Consider this testerrorxetex.tex
\font\1="[latinmodern-math.otf]"
\1
\message{𝒞}
\undefined 1𝒞
\bye
on running xetex testerrorxetex, following console output results
$ xetex testerrorxetex
This is XeTeX, Version 3.14159265-2.6-0.99999 (TeX Live 2018) (preloaded format=xetex)
restricted \write18 enabled.
entering extended mode
(./testerrorxetex.tex 𝒞
! Undefined control sequence.
l.4 \undefined
1풞
? R
OK, entering \nonstopmode...
[1] )
(see the transcript file for additional information)
Output written on testerrorxetex.pdf (1 page).
Transcript written on testerrorxetex.log.

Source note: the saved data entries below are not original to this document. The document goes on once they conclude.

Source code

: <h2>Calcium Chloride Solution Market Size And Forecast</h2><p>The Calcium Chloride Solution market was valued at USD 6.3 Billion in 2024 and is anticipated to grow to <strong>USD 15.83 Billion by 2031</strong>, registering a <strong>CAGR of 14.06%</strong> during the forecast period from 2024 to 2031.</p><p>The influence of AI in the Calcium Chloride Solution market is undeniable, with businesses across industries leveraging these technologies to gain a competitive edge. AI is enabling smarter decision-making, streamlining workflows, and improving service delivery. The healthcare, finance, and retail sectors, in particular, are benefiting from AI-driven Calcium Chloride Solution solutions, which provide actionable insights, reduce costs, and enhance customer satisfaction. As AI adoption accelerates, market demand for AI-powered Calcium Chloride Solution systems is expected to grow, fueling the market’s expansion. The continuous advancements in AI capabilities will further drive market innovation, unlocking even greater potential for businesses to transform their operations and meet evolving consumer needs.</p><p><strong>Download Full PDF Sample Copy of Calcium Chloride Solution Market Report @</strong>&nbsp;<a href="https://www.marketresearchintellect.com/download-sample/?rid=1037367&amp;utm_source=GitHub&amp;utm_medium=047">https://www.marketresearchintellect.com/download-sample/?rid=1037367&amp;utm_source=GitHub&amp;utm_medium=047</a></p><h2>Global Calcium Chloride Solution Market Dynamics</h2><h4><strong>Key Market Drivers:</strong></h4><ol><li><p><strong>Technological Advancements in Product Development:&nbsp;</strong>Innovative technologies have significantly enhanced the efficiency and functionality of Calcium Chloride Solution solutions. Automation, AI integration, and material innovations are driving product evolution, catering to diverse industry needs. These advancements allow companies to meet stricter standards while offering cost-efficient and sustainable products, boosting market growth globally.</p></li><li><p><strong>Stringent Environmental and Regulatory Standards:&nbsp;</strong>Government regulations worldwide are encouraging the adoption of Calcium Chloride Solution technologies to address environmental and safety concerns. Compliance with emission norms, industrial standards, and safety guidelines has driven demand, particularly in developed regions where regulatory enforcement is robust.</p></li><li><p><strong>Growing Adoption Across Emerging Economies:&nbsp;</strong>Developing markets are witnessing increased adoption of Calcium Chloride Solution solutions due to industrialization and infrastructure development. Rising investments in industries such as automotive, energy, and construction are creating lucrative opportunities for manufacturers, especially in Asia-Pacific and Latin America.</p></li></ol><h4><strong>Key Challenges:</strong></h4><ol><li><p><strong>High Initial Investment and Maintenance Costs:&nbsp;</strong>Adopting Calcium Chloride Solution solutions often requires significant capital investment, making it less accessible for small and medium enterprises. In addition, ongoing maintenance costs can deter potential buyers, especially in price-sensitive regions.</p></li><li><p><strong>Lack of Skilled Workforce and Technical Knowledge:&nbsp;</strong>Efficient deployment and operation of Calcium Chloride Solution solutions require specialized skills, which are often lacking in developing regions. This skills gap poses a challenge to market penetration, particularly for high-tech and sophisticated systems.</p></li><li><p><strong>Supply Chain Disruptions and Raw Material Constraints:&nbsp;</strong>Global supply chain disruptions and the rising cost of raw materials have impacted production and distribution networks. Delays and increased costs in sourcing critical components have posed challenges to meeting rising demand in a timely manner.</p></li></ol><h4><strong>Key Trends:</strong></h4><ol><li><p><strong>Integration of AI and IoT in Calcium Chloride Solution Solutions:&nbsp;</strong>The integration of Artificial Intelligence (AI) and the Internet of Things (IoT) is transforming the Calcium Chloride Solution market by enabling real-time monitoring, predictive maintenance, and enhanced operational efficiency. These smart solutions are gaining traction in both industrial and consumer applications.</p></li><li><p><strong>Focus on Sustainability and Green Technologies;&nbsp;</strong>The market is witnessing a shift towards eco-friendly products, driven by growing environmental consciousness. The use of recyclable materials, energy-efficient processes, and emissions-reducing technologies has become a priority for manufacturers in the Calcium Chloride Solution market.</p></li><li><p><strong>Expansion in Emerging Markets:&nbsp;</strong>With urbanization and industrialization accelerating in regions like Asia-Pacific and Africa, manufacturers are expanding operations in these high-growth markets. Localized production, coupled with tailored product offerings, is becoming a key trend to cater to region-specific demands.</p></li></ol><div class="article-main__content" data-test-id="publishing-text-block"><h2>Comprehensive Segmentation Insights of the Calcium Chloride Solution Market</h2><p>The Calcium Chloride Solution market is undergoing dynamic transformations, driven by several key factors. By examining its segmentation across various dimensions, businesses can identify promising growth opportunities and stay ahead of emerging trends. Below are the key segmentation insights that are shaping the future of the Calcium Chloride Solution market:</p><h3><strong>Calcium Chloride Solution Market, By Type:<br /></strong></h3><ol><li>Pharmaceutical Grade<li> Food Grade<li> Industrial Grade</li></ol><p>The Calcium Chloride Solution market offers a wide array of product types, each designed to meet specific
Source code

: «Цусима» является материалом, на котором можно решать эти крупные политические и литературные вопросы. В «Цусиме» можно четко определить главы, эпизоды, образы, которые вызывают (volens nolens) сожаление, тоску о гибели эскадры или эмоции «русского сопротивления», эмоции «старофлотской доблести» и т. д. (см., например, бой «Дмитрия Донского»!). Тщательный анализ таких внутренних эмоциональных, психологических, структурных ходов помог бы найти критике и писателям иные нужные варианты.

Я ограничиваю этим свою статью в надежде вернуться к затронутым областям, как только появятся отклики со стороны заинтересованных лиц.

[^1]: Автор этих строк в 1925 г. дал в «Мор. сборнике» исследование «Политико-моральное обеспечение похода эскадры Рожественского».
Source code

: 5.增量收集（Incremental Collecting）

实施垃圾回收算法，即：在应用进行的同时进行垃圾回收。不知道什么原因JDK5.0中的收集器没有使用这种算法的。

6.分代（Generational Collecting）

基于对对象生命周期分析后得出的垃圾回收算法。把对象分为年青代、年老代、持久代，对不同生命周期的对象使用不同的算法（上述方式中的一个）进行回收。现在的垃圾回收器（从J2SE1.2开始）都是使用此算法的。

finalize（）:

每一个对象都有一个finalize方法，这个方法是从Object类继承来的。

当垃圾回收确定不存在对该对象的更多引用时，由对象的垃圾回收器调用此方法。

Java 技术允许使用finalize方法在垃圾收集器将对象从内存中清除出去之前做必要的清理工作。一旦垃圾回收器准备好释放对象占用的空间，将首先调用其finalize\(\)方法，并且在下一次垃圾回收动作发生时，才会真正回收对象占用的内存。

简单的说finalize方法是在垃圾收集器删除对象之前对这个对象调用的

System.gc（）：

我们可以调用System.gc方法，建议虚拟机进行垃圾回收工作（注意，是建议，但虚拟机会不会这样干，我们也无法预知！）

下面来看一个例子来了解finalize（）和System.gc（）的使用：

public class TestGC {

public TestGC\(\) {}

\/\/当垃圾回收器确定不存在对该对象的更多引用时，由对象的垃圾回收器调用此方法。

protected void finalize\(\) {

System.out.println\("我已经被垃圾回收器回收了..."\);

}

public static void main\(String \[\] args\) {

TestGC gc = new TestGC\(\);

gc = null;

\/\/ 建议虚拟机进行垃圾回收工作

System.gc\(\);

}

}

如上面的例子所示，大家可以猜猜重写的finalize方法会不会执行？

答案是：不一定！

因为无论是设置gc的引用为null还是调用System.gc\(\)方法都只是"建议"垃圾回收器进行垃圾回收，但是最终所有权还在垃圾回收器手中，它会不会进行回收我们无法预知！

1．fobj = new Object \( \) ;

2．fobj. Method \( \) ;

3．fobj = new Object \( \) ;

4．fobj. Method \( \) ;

Also the log file contains U+D49E in place of U+1D49E. The mwe has 1𝒞 just to make sure it is not only an issue if the higher UTF-8 character immediately follows the undefined control sequence. The \message{𝒞} is there to show the problem is somewhat specific to error messages generated by (Xe)TeX.
This looks somewhat reminiscent of #146 and perhaps #80 but those tickets appeared to have been solved, so it is something else (I searched the bug database and did not find a duplicate of my report).
This perturbates preview-latex (used in Emacs + AUCTeX) which creates artificial errors when generation previews (for math formulas typically) and arose as an AUCTeX bug report.
Anonymous
Sorry about my not so good title, the exact situation is
so "losing a byte" is not correct description.
This does look a lot like issue #146; perhaps the fix there was not correct/sufficient.
It does indeed; I was worried that perhaps my XeTeX from TL2018 might not have had the fix to #146 but as I could not reproduce at my locale the #146 issue, I opened this ticket.